Daftar isi
Jakarta, Pahami.id —
Kasus guru yang divonis bersalah menghukum muridnya belakangan ini ramai dibicarakan publik, salah satunya guru honorer Supriyani yang dilaporkan seseorang. polisi karena menghukum putranya di Sulawesi Tenggara (Sultra).
Sebelumnya, beberapa kasus serupa juga menunjukkan guru yang berkonflik dengan hukum karena cara menegur atau menghukum siswanya.
Menanggapi maraknya fenomena kasus guru yang diproses hukum pidana untuk mendisiplinkan siswa, pakar hukum pidana Universitas Trisakti Albert Aries mengatakan aparat penegak hukum sebaiknya segera meninggalkan instrumen hukum pidana sebagai bentuk balas dendam.

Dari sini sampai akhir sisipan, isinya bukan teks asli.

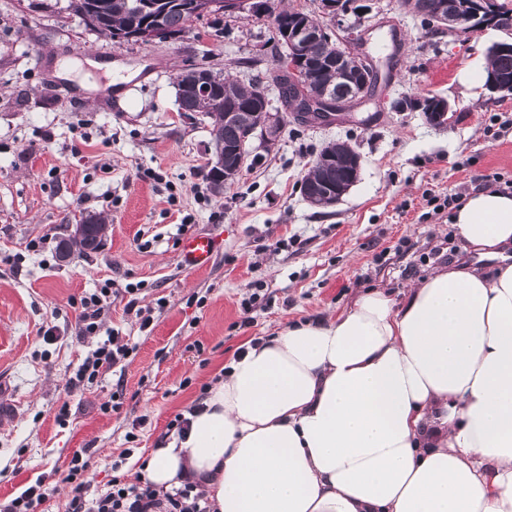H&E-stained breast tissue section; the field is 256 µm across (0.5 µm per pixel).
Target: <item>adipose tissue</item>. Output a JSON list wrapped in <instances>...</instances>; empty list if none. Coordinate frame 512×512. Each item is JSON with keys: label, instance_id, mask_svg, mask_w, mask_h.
<instances>
[{"label": "adipose tissue", "instance_id": "ef3b65f1", "mask_svg": "<svg viewBox=\"0 0 512 512\" xmlns=\"http://www.w3.org/2000/svg\"><path fill=\"white\" fill-rule=\"evenodd\" d=\"M451 221L465 258L249 343L143 480L212 512H512V194Z\"/></svg>", "mask_w": 512, "mask_h": 512}]
</instances>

Ia kemudian mengingatkan kita pada KUHP baru yang akan mulai berlaku tiga tahun setelah disahkan pada tahun 2023.
“Masyarakat dan aparat penegak hukum (polisi, jaksa, hakim & pembela) perlu segera meninggalkan paradigma lama (keadilan retributif) yang menggunakan instrumen hukum pidana sebagai alat balas dendam (Lex talionis) dalam menyambut berlakunya KUHP Baru pada tahun 2026,” kata Albert Aries dalam keterangan tertulisnya, Selasa (5/11).
Tegasnya, proses hukum terhadap guru yang melakukan tindakan disiplin terhadap siswanya perlu mengedepankan pendekatan restorative justice. Artinya, kata Albert, tidak fokus pada pemidanaan dengan mengutamakan proses penyelesaian di luar pengadilan.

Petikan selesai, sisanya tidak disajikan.